隣の八重ちゃん

はじめて観た時から、自然で朗らかな青春の情景にすっかり魅了されてしまいました、「隣の八重ちゃん」。

隣の八重ちゃん5
昭和9年 島津保次郎監督。


とくに、八重ちゃんと、友達の悦子さん、八重ちゃんちの隣に住む惠太郎さん、この三人が最初に会う場面が、かわいらしくて大好きです。
悦子さんが、初対面の惠太郎さんに恥じらう感じも、八重ちゃんが、好きだからこそ惠太郎さんにちょっとつれない感じも、とても自然でほほえましいのです。うわ、青春を覗いてしまった・・! と、ちょっと心苦しくなるくらいの爽やかさ。

隣の八重ちゃん4
箸が転がってもおかしいお年頃。惠太郎さんが「隣に住んでいるンです」と言っただけなのに、こんなにウケている。




隣の八重ちゃん1

隣の八重ちゃん2
ふたりとも、セーラー服のスカーフを広げて下の方で結んでいるところも、興味深いです。流行っていたんでしょうか。かなりの面積がスカーフ。帽子をはすに被っているのもおしゃれですねえ。




隣の八重ちゃん3
その後、八重ちゃん(右)が着替えていますが、セーラー服の下はジャンバースカートのようです。

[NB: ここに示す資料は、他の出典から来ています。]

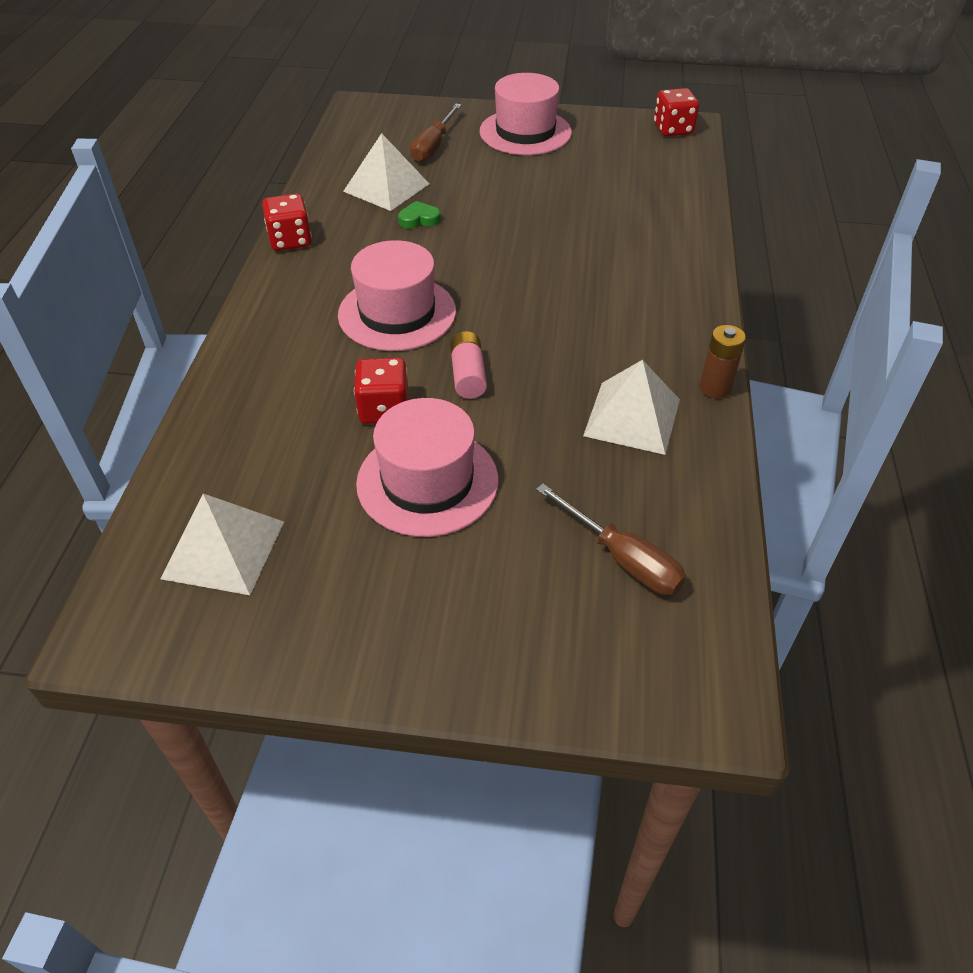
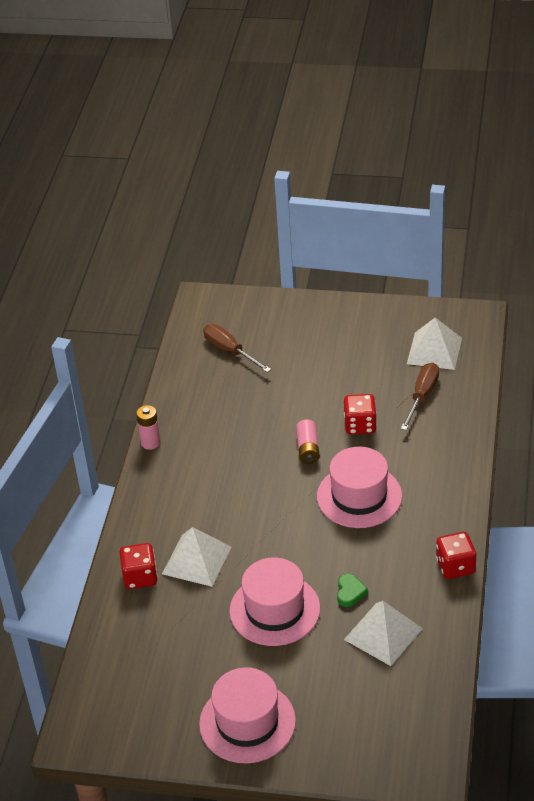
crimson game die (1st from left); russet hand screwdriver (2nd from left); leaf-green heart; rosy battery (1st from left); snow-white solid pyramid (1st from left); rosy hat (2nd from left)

八重ちゃんの女学生ぶりが本当に可愛いらしいです。惠太郎さんの靴下をいやいやながら(と見せかけて)縫ってあげたり、惠太郎さんに興味をもったお姉さんに対抗して、自分もお酒を飲んでみようかななんて言ってみたり、こまごまとした描写が、とても繊細で、いいなあ、と。

ひとつだけ、残念な点は、昔の映画はけっこうそうですが、DVDを買っても解説の冊子がほとんど付いていなくて、ただDVDだけがパッケージに入っているのでなんだか、ちょっと寂しい・・。それでも、いま自宅で手軽に観られるというだけでもありがたいですが。当時のパンフレットのコピーとかでもいいから、なんか付けてもらえたら、うれしいなあ。。